Here’s the next offer I’m sharing via Facebook Photos:
Would you like to spend 2.5 days with me – either LIVE in person in sunny San Diego, or VIRTUALLY via streaming video access – and begin to master Facebook marketing? April 1-2, optional Beginners Bootamp on March 31. Check out my fab new page for this event, just unveiled today! http://weekendwithmari.com. If you’d like to attend live, save $500 on the 1 or 2 ticket price! Just enter ‘500discount’ on the check out page.
So, what do you think? Will you use your five-photo strip strategically for images with offers and calls-to-action? I’d love to see some creative examples – feel free to share in the comments below and include a link back to your Facebook Page!
I never would have thought to use my photos that way, but now I’m spinning ideas in my mind.Will spin for more ideas and dig some tricks from this blog.
Thanks for the mention Mari! Glad I was able to help 🙂
Really helpful guide, Mari – thanks for sharing this. By the way, I got an “error” when trying to “Like” this: “The app ID “42328360008” specified within the “fb:app_id” meta tag was invalid.”
And congrats on the 550 subscribers in 24 hours, that’s very cool – you’ve inspired me to use this on my clients’ facebook sites!
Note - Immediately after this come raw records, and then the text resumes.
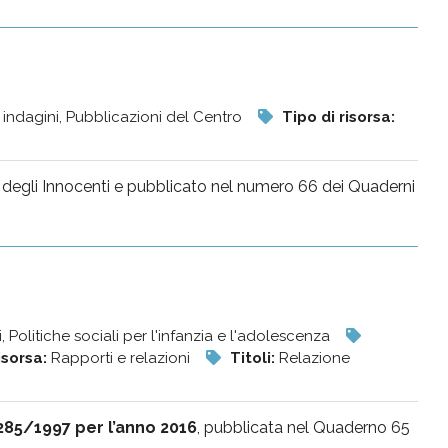
 indagini, Pubblicazioni del Centro
Tipo di risorsa:
uto degli Innocenti e pubblicato nel numero 66 dei Quaderni
li, Politiche sociali per l'infanzia e l'adolescenza
isorsa:
Rapporti e relazioni
Titoli:
Relazione
285/1997 per l’anno 2016
, pubblicata nel Quaderno 65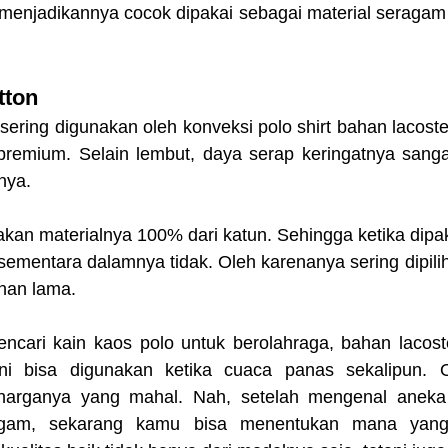
enjadikannya cocok dipakai sebagai material seragam 
tton
g sering digunakan oleh konveksi polo shirt bahan lacost
premium. Selain lembut, daya serap keringatnya sangat
nya.
akan materialnya 100% dari katun. Sehingga ketika dipaka
 sementara dalamnya tidak. Oleh karenanya sering dipili
han lama.
ini bisa digunakan ketika cuaca panas sekalipun. O
harganya yang mahal. Nah, setelah mengenal anek
agam, sekarang kamu bisa menentukan mana yang 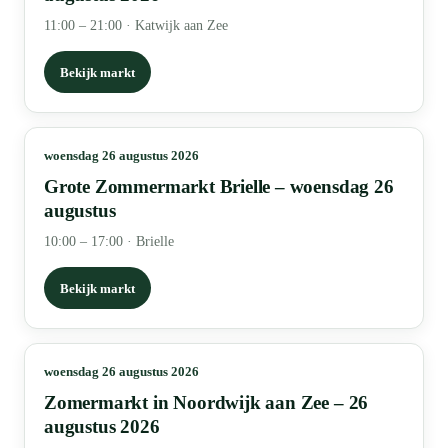
11:00 – 21:00
·
Katwijk aan Zee
Bekijk markt
woensdag 26 augustus 2026
Grote Zommermarkt Brielle – woensdag 26
augustus
10:00 – 17:00
·
Brielle
Bekijk markt
woensdag 26 augustus 2026
Zomermarkt in Noordwijk aan Zee – 26
augustus 2026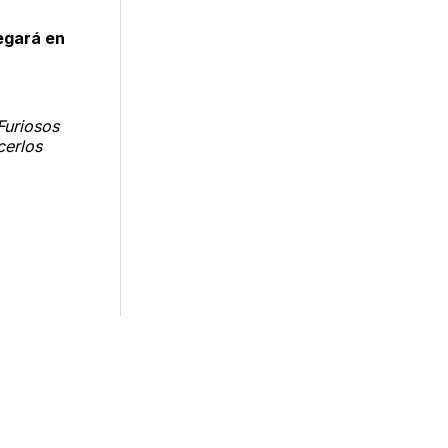
legará en
Furiosos
cerlos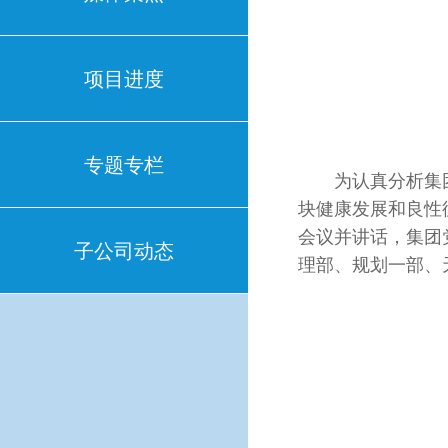
项目进度
专题专栏
为认真分析集团
块健康发展和良性
会议并讲话，集团
子公司动态
理部、规划一部、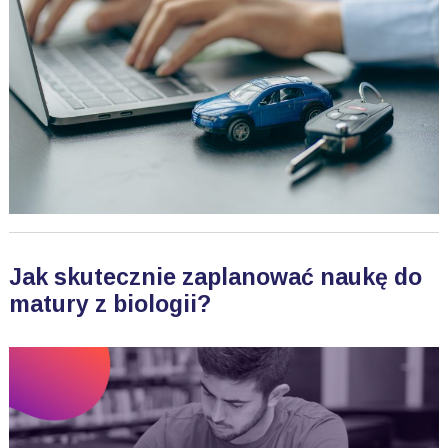
Jak skutecznie zaplanować naukę do
matury z biologii?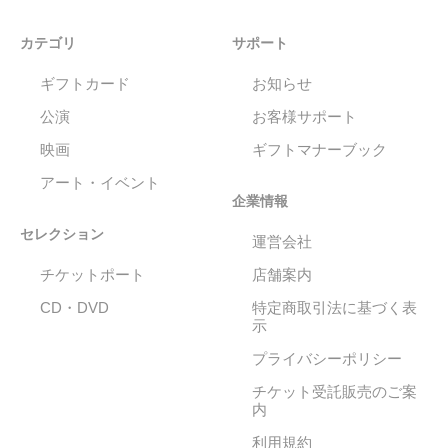
カテゴリ
サポート
ギフトカード
お知らせ
公演
お客様サポート
映画
ギフトマナーブック
アート・イベント
企業情報
セレクション
運営会社
チケットポート
店舗案内
CD・DVD
特定商取引法に基づく表
示
プライバシーポリシー
チケット受託販売のご案
内
利用規約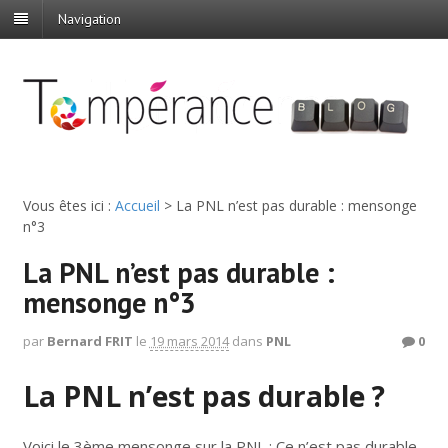
Navigation
Vous êtes ici :
Accueil
>
La PNL n’est pas durable : mensonge
n°3
La PNL n’est pas durable :
mensonge n°3
par
Bernard FRIT
le
19 mars 2014
dans
PNL
0
La PNL n’est pas durable ?
Voici le 3ème mensonge sur la PNL : Ce n’est pas durable.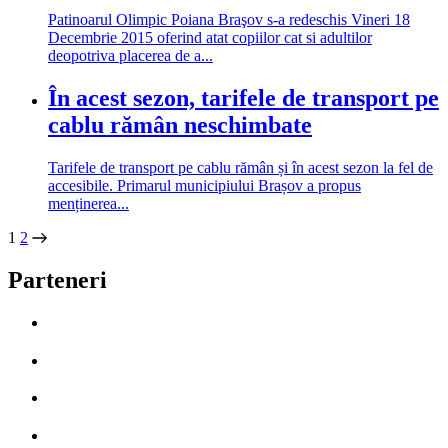
Patinoarul Olimpic Poiana Braşov s-a redeschis Vineri 18
Decembrie 2015 oferind atat copiilor cat si adultilor
deopotriva placerea de a...
În acest sezon, tarifele de transport pe
cablu rămân neschimbate
Tarifele de transport pe cablu rămân și în acest sezon la fel de
accesibile. Primarul municipiului Brașov a propus
menținerea...
1
2
Parteneri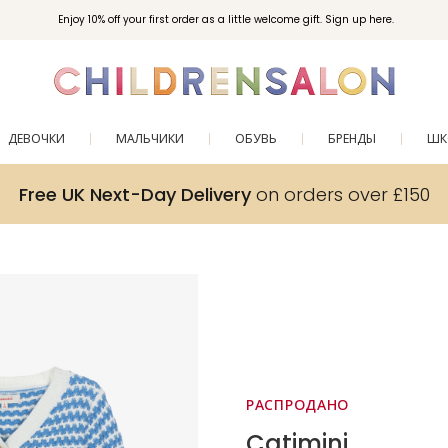
Enjoy 10% off your first order as a little welcome gift. Sign up here.
ДЕВОЧКИ
МАЛЬЧИКИ
ОБУВЬ
БРЕНДЫ
ШК
Free UK Next-Day Delivery
on orders over £150
РАСПРОДАНО
Catimini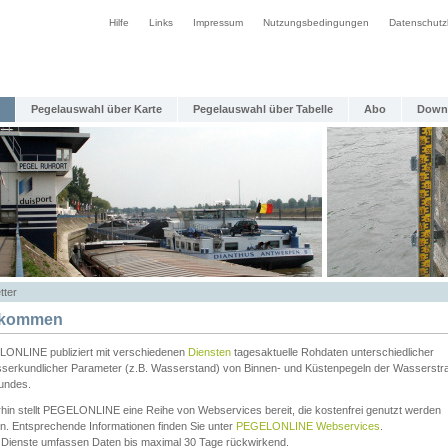
Hilfe
Links
Impressum
Nutzungsbedingungen
Datenschutz
Pegelauswahl über Karte
Pegelauswahl über Tabelle
Abo
Down
tter
lkommen
ONLINE publiziert mit verschiedenen
Diensten
tagesaktuelle Rohdaten unterschiedlicher
serkundlicher Parameter (z.B. Wasserstand) von Binnen- und Küstenpegeln der Wasserstr
undes.
rhin stellt PEGELONLINE eine Reihe von Webservices bereit, die kostenfrei genutzt werden
n. Entsprechende Informationen finden Sie unter
PEGELONLINE Webservices
.
 Dienste umfassen Daten bis maximal 30 Tage rückwirkend.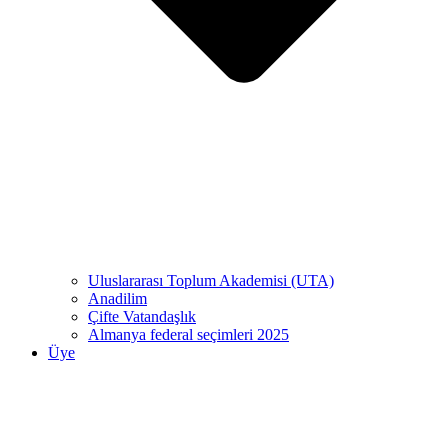
Uluslararası Toplum Akademisi (UTA)
Anadilim
Çifte Vatandaşlık
Almanya federal seçimleri 2025
Üye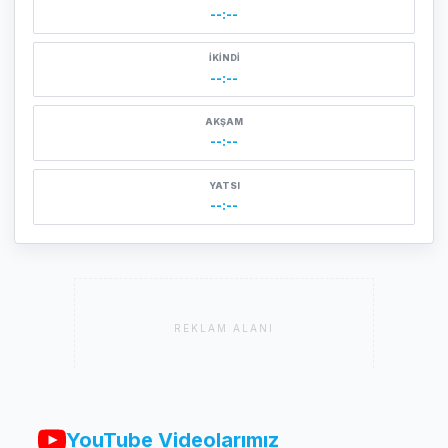
--:--
İKINDI
--:--
AKŞAM
--:--
YATSI
--:--
REKLAM ALANI
YouTube Videolarımız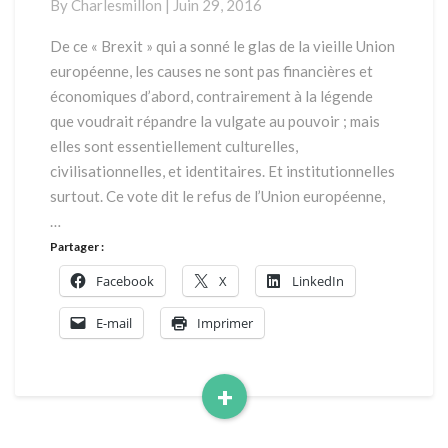
By
Charlesmillon
|
Juin 29, 2016
et
conséquences
De ce « Brexit » qui a sonné le glas de la vieille Union
européenne, les causes ne sont pas financières et
économiques d’abord, contrairement à la légende
que voudrait répandre la vulgate au pouvoir ; mais
elles sont essentiellement culturelles,
civilisationnelles, et identitaires. Et institutionnelles
surtout. Ce vote dit le refus de l’Union européenne,
…
Partager :
Facebook
X
LinkedIn
E-mail
Imprimer
+
Read
More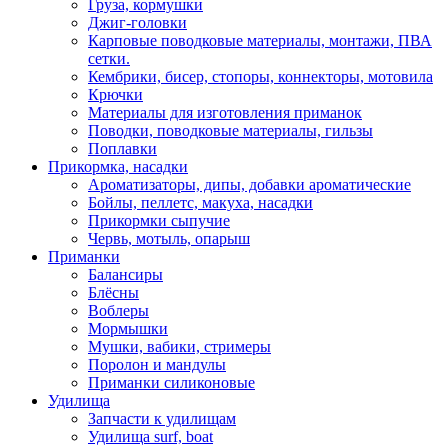
Груза, кормушки
Джиг-головки
Карповые поводковые материалы, монтажи, ПВА
сетки.
Кембрики, бисер, стопоры, коннекторы, мотовила
Крючки
Материалы для изготовления приманок
Поводки, поводковые материалы, гильзы
Поплавки
Прикормка, насадки
Ароматизаторы, дипы, добавки ароматические
Бойлы, пеллетс, макуха, насадки
Прикормки сыпучие
Червь, мотыль, опарыш
Приманки
Балансиры
Блёсны
Воблеры
Мормышки
Мушки, вабики, стримеры
Поролон и мандулы
Приманки силиконовые
Удилища
Запчасти к удилищам
Удилища surf, boat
Great ideas. Dixie Elixirs uses the random images on their Facebook page to spell out the five letters of DIXIE. When they were posted, fans were encourage to reload the page to see if they could get it to spell “DIXIE”.
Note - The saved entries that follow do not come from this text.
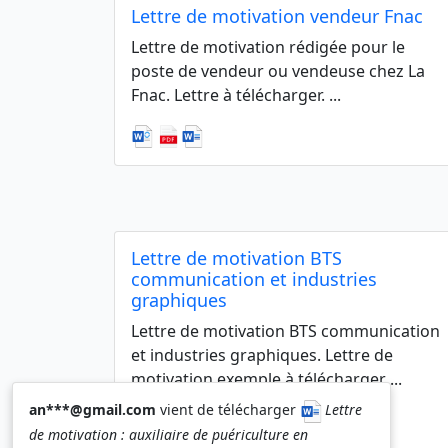
Lettre de motivation vendeur Fnac
Lettre de motivation rédigée pour le
poste de vendeur ou vendeuse chez La
Fnac. Lettre à télécharger. ...
Lettre de motivation BTS
communication et industries
graphiques
Lettre de motivation BTS communication
et industries graphiques. Lettre de
motivation exemple à télécharger ...
an***@gmail.com
vient de télécharger
Lettre
de motivation : auxiliaire de puériculture en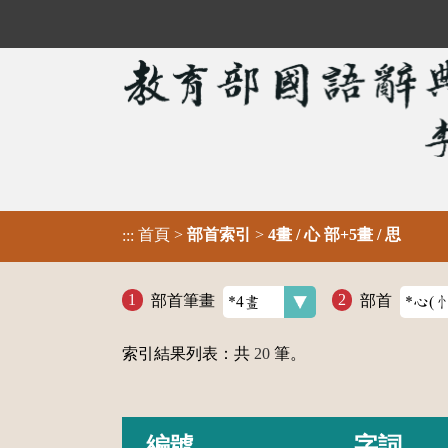
首頁
>
部首索引
>
4畫 / 心 部+5畫 / 思
:::
部首筆畫
部首
索引結果列表：共
20
筆。
編號
字詞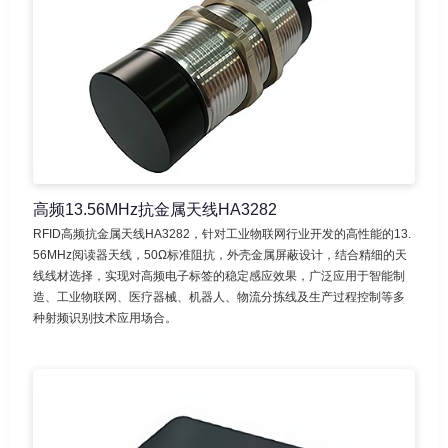
高频13.56MHz抗金属天线HA3282
RFID高频抗金属天线HA3282，针对工业物联网行业开发的高性能的13.
56MHz阅读器天线，50Ω标准阻抗，外壳金属屏蔽设计，结合精细的天
线线材选择，实现对高频电子标签的稳定感应效果，广泛应用于智能制
造、工业物联网、医疗器械、机器人、物流分拣线及生产过程控制等多
种射频识别技术应用场合。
love your ideas!!! Buy you can make a custom banner that does not change.. check out my page… and “like” it!!! lol http://www.facebook.com/mandicandipurses
just reealized havent done it on fan page yet.. just personal page. But the application is called Fbanner I thnk… there are few out there… just search banners from your page..not fan page…. need to do it thru personal one if I remember correctly then link to your fan page
Thank you! Thank you! Thank you! I absolutely love this idea, and have implemented it on my fanpage – I think it turned out quite well, I just have to manage any other images added to be sure my preferred 5 stay on top:
http://www.facebook.com/MadGeniusDesigns
Thanks will try it.
The same thing happened to me as Jimmyserrano. I also tried using 970×680 px in the 5-strip photo area, but FB is still cropping them. Has anybody found dimensions that work correctly?
I’m having the same problem with cropping at the 970×680 px. Any ideas?
Try this… I reduced the size of my photo & added white space around it, but kept the final dimensions at 970×680 px. Took several attempts & uploads into fb to perfect the white space so nothing was cropped in the thumnail, but it finally worked for me!
485×68 (97 width each)
Mari,
It appears the 5 photos on the top of the page aren’t so random anymore. I was looking at a friend’s wall where he had his name in the 5 images perfectly and I refreshed and the same thing happened. So I checked the HyperArts page you referenced above and it appeared perfectly in order and even after 4 refreshes. Pat’s page below still randomized it 3 different times when I refreshed it.
Do you know how to modify the settings then to get the pictures in the same order?
The HyperArts facebook landing page you first go to isn’t using a banner at all, but just an iframe from a different site. It’s made to look like a facebook banner. When you click to their wall in the left navigation, the top banner randomizes like usual.
I am looking for a way to get around this though, anyone got ideas?
The CTA idea is brilliant! I never would have thought to use my photos that way, but now I’m spinning ideas in my mind. Thanks for the tip – and for the best dimensions to use!